What happened to the days when I used my Visa with a smile? When I made fun of people who gawked at gas prices. Justin Timberlake had just brought sexy back, and i was strutting into IKEA like it wasn't no thang.
Don't say it....re...reee...recession!

Let's face it. We're screwed.  Just when online shopping and i were moving past that annoyingly awkward "acquaintance" phase...sigh. To our sad basement that i had such glorious plans for: i am sorry.  No worries though, getting a pedicure and a bimonthly house cleaner is SO last year (you mean, i have to scrub poop off the what?) And I know better than to even think about stepping foot into target (and their stupid genius marketing). 

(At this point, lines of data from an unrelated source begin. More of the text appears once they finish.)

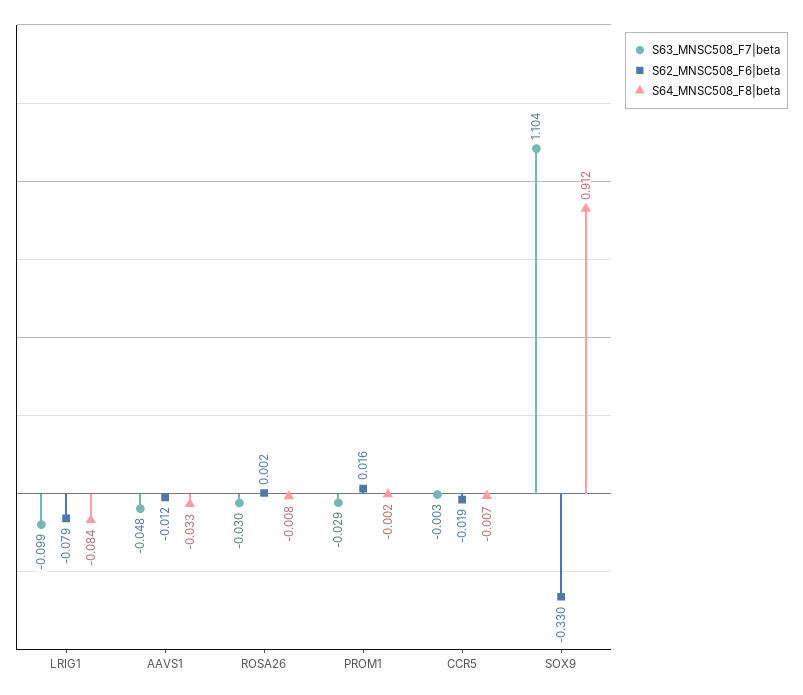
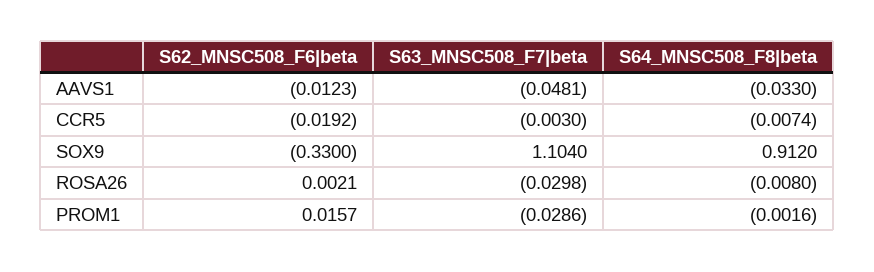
S63_MNSC508_F7|beta, LRIG1: -0.099 -> none
S62_MNSC508_F6|beta, LRIG1: -0.079 -> none
S64_MNSC508_F8|beta, LRIG1: -0.084 -> none

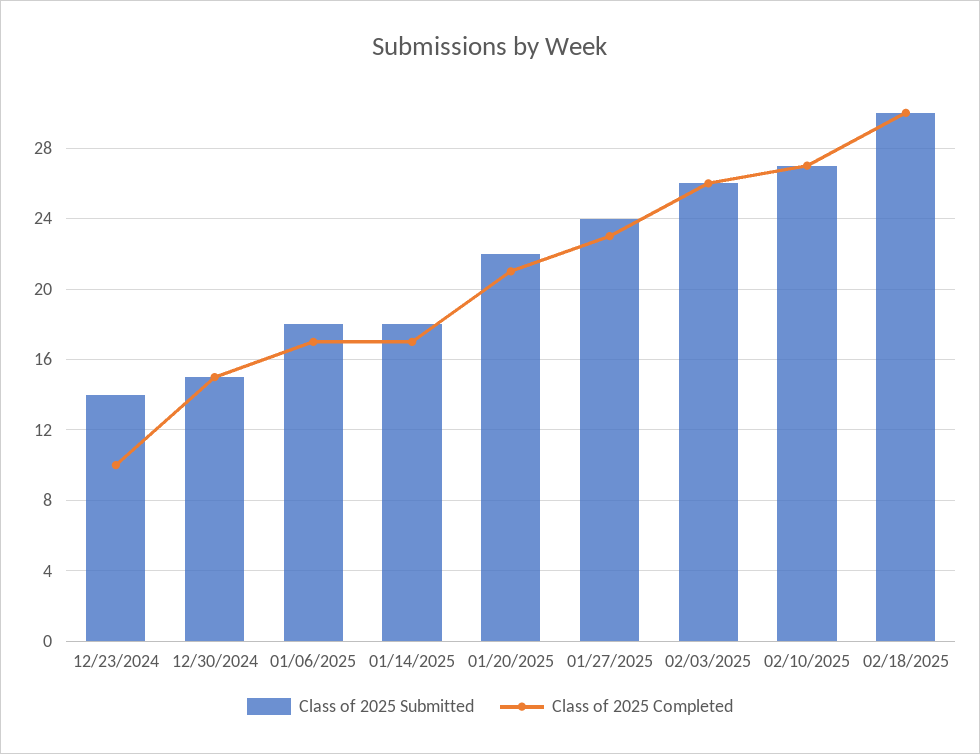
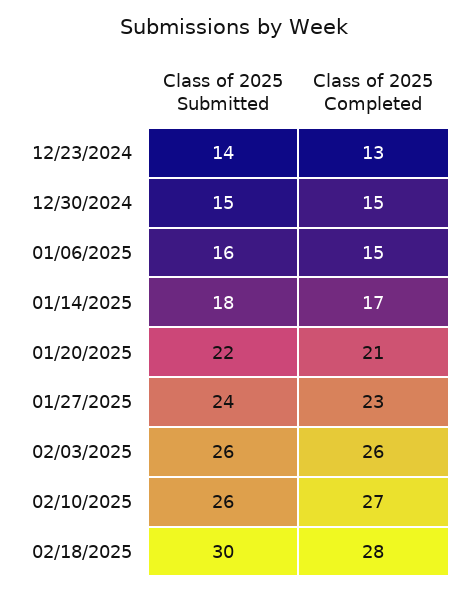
Class of 2025 Completed, 12/23/2024: 10 -> 13
Class of 2025 Submitted, 01/06/2025: 18 -> 16
Class of 2025 Completed, 01/06/2025: 17 -> 15
Class of 2025 Submitted, 02/10/2025: 27 -> 26
Class of 2025 Completed, 02/18/2025: 30 -> 28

Now as I forge ahead into the giving season, since now is as good a time as any, i will resist my urge to splurge, and instead get in touch with my inner sewer/quilter.  My dusty Viking machine and vintage fabric will unite at last! (Flashback: to the atrocious hankerchief shirt i forced my one year old daughter to wear before she could enforce her own good opinion) This ought to be interesting, but homemade gifts are the most thoughtful, right? 

"Dignity for recession proof presents!" (declared in unison)...they are the new ipod. 

In the mean time: let us swallow our pride and be find the joy in what we do have. As long as i have my family and my faith, i am okay with cleaning a few of my own toilets...okay...aaaand eating my food storage ;)

**On a serious note: Please don't misunderstand my sarcasm for complaining. I am truly blessed in so many ways, and realize there are much more serious struggles in this cruel world. I pray for it's relief daily.